Then a voice from a darkened corner speaks. He’s been here before, a veteran and senses my terror, my weakness and flings out a hand to drag me back to shore and save me from the depths of a black and terrifying ocean. I listen mostly, adding an occasional cliche or just a noise until I sense that I have recovered the strength to be alone. Life has come full circle, I think.

And although I’m far too frightened to close my eyes, I give way to the darkness where the sounds emanating from machines punctuate the eerie, unwanted silence. It is all too much.
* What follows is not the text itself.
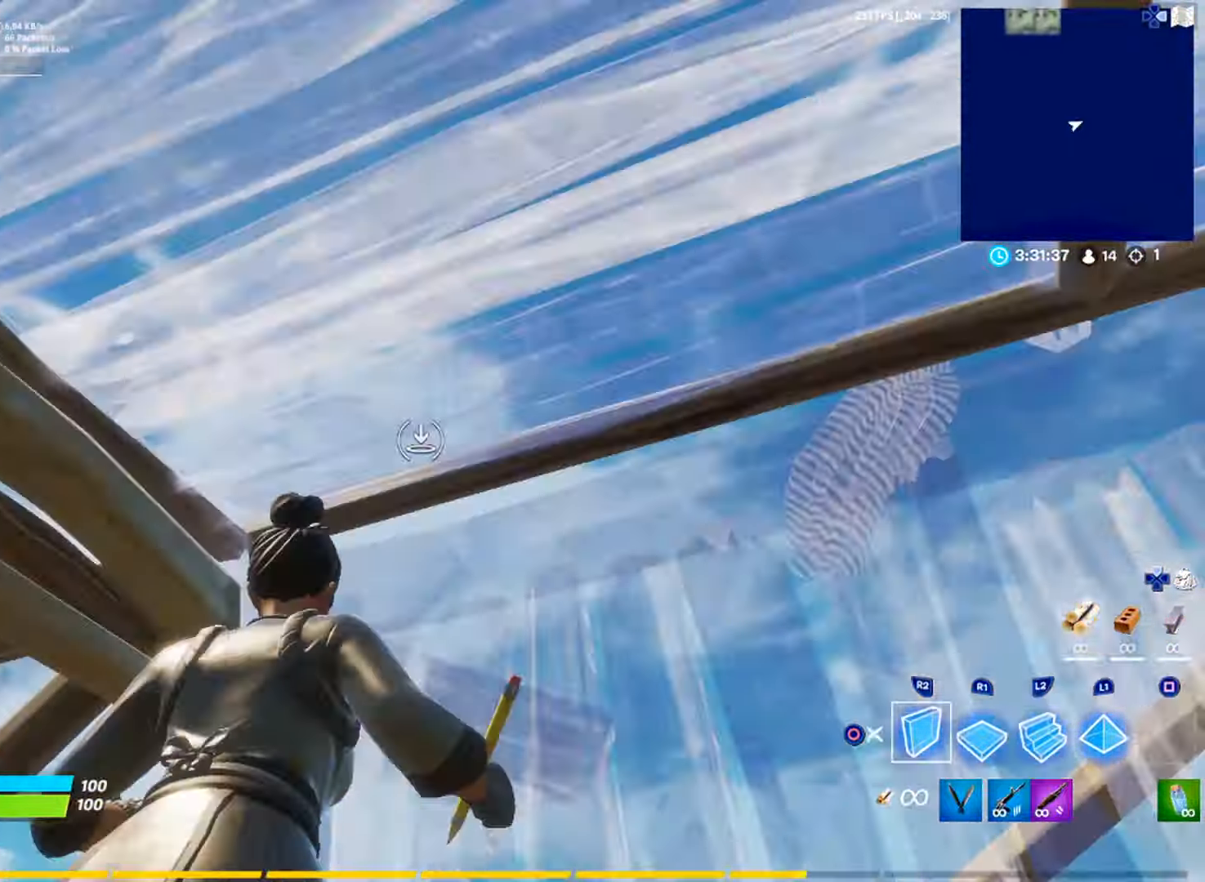
{"buttons": [], "left_stick": "up-right", "right_stick": "down-right", "events": [[33, "R3", "up"], [50, "left_stick", "center"], [134, "L1", "down"], [150, "left_stick", "up"], [217, "L1", "up"], [234, "R2", "up"], [234, "left_stick", "up-left"], [234, "right_stick", "down"], [384, "right_stick", "center"], [451, "right_stick", "down-right"], [484, "left_stick", "up-right"]]}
Eventually, I am woken by strangers with the best of intentions, giving me tablets, asking more questions, taking more blood and as dawn’s light pushes its way into my dreams, I realise I am still alive. Still here. Still scared, still bewildered, still alone. No longer disguised by darkness I paint on another mask of confidence. This is what men do.

Far too much later she returns. It has been a lifetime. I’m still here. Still hers. Eternally, but almost not at all.

What happened to me wasn’t all that serious. Not when put into context, anyway. I didn’t have a heart attack and as far as I’m aware, there was never any panic from the people that matter that I might not make it. There were, however, some serious conversations had and I was left in no doubt that I’d been very silly to leave things as I did. I worked with a heartbeat of 140+ for a few days. I can’t quite remember, but I think I coached my football team and ran a warm-up that weekend too. Even when a doctor told me I should go to the emergency department I somehow managed to weasel my way out of it and attend a meeting about our football club instead. My doctor called me in the middle of the meeting though and when blue lights were threatened, I took the hint.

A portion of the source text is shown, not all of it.